Exercise | Set each line of the records down again exactly, please.

<<<<

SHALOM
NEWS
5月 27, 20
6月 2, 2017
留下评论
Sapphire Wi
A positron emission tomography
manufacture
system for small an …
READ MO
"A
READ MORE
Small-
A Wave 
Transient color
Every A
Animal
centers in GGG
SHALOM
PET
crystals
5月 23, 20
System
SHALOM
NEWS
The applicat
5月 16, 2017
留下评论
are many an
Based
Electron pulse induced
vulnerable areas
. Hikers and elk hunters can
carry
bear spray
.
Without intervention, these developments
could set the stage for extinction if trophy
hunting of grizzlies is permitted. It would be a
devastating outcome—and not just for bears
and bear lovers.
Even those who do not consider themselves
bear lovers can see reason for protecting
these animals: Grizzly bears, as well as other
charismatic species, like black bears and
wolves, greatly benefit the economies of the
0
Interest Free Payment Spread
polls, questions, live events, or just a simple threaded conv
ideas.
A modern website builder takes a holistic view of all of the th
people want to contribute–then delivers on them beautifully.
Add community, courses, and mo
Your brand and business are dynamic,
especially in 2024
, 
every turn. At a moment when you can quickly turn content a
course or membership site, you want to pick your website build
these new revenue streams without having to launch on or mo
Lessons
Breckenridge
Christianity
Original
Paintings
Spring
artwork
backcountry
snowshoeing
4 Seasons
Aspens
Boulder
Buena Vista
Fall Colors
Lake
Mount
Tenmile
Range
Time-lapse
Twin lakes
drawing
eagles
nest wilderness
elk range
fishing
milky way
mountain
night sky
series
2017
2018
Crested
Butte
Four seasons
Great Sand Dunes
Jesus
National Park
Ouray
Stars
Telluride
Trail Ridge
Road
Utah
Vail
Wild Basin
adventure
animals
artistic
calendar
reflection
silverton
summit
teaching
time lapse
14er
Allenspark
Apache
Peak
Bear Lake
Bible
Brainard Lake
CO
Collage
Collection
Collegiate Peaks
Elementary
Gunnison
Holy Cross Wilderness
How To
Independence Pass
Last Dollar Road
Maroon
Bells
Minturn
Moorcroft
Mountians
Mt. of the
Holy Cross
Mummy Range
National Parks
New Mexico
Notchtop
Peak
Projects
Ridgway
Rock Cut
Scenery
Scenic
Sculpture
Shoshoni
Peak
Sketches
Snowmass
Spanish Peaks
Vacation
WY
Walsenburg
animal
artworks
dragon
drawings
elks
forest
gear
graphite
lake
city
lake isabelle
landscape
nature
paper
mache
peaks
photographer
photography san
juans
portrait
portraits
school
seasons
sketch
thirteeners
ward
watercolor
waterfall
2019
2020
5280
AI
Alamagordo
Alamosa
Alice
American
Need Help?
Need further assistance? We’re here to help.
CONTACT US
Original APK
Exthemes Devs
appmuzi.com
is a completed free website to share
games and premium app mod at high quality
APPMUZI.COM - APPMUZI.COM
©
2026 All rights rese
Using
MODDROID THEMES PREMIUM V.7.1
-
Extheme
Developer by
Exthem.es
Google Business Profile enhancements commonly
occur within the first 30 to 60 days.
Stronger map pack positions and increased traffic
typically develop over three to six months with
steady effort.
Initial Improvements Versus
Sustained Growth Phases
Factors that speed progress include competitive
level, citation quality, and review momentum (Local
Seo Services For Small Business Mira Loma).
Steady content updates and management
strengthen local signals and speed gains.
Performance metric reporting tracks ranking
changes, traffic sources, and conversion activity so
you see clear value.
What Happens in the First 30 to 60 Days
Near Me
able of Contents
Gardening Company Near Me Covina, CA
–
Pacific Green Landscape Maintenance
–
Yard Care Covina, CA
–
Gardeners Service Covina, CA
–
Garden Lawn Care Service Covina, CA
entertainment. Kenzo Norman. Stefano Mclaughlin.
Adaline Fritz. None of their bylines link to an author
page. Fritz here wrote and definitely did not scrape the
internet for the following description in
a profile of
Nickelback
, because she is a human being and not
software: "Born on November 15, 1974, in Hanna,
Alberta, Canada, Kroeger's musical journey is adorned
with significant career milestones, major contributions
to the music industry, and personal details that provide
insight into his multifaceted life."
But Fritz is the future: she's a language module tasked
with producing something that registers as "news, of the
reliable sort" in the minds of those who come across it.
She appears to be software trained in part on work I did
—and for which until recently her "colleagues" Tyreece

>>>>

The completed task |
SHALOM
NEWS
5月 27, 20
6月 2, 2017
留下评论
Sapphire Wi
A positron emission tomography
manufacture
system for small an …
READ MO
"A
READ MORE
Small-
A Wave 
Transient color
Every A
Animal
centers in GGG
SHALOM
PET
crystals
5月 23, 20
System
SHALOM
NEWS
The applicat
5月 16, 2017
留下评论
are many an
Based
Electron pulse induced
vulnerable areas
. Hikers and elk hunters can
carry
bear spray
.
Without intervention, these developments
could set the stage for extinction if trophy
hunting of grizzlies is permitted. It would be a
devastating outcome—and not just for bears
and bear lovers.
Even those who do not consider themselves
bear lovers can see reason for protecting
these animals: Grizzly bears, as well as other
charismatic species, like black bears and
wolves, greatly benefit the economies of the
0
Interest Free Payment Spread
polls, questions, live events, or just a simple threaded conv
ideas.
A modern website builder takes a holistic view of all of the th
people want to contribute–then delivers on them beautifully.
Add community, courses, and mo
Your brand and business are dynamic,
especially in 2024
, 
every turn. At a moment when you can quickly turn content a
course or membership site, you want to pick your website build
these new revenue streams without having to launch on or mo
Lessons
Breckenridge
Christianity
Original
Paintings
Spring
artwork
backcountry
snowshoeing
4 Seasons
Aspens
Boulder
Buena Vista
Fall Colors
Lake
Mount
Tenmile
Range
Time-lapse
Twin lakes
drawing
eagles
nest wilderness
elk range
fishing
milky way
mountain
night sky
series
2017
2018
Crested
Butte
Four seasons
Great Sand Dunes
Jesus
National Park
Ouray
Stars
Telluride
Trail Ridge
Road
Utah
Vail
Wild Basin
adventure
animals
artistic
calendar
reflection
silverton
summit
teaching
time lapse
14er
Allenspark
Apache
Peak
Bear Lake
Bible
Brainard Lake
CO
Collage
Collection
Collegiate Peaks
Elementary
Gunnison
Holy Cross Wilderness
How To
Independence Pass
Last Dollar Road
Maroon
Bells
Minturn
Moorcroft
Mountians
Mt. of the
Holy Cross
Mummy Range
National Parks
New Mexico
Notchtop
Peak
Projects
Ridgway
Rock Cut
Scenery
Scenic
Sculpture
Shoshoni
Peak
Sketches
Snowmass
Spanish Peaks
Vacation
WY
Walsenburg
animal
artworks
dragon
drawings
elks
forest
gear
graphite
lake
city
lake isabelle
landscape
nature
paper
mache
peaks
photographer
photography san
juans
portrait
portraits
school
seasons
sketch
thirteeners
ward
watercolor
waterfall
2019
2020
5280
AI
Alamagordo
Alamosa
Alice
American
Need Help?
Need further assistance? We’re here to help.
CONTACT US
Original APK
Exthemes Devs
appmuzi.com
is a completed free website to share
games and premium app mod at high quality
APPMUZI.COM - APPMUZI.COM
©
2026 All rights rese
Using
MODDROID THEMES PREMIUM V.7.1
-
Extheme
Developer by
Exthem.es
Google Business Profile enhancements commonly
occur within the first 30 to 60 days.
Stronger map pack positions and increased traffic
typically develop over three to six months with
steady effort.
Initial Improvements Versus
Sustained Growth Phases
Factors that speed progress include competitive
level, citation quality, and review momentum (Local
Seo Services For Small Business Mira Loma).
Steady content updates and management
strengthen local signals and speed gains.
Performance metric reporting tracks ranking
changes, traffic sources, and conversion activity so
you see clear value.
What Happens in the First 30 to 60 Days
Near Me
able of Contents
Gardening Company Near Me Covina, CA
–
Pacific Green Landscape Maintenance
–
Yard Care Covina, CA
–
Gardeners Service Covina, CA
–
Garden Lawn Care Service Covina, CA
entertainment. Kenzo Norman. Stefano Mclaughlin.
Adaline Fritz. None of their bylines link to an author
page. Fritz here wrote and definitely did not scrape the
internet for the following description in
a profile of
Nickelback
, because she is a human being and not
software: "Born on November 15, 1974, in Hanna,
Alberta, Canada, Kroeger's musical journey is adorned
with significant career milestones, major contributions
to the music industry, and personal details that provide
insight into his multifaceted life."
But Fritz is the future: she's a language module tasked
with producing something that registers as "news, of the
reliable sort" in the minds of those who come across it.
She appears to be software trained in part on work I did
—and for which until recently her "colleagues" Tyreece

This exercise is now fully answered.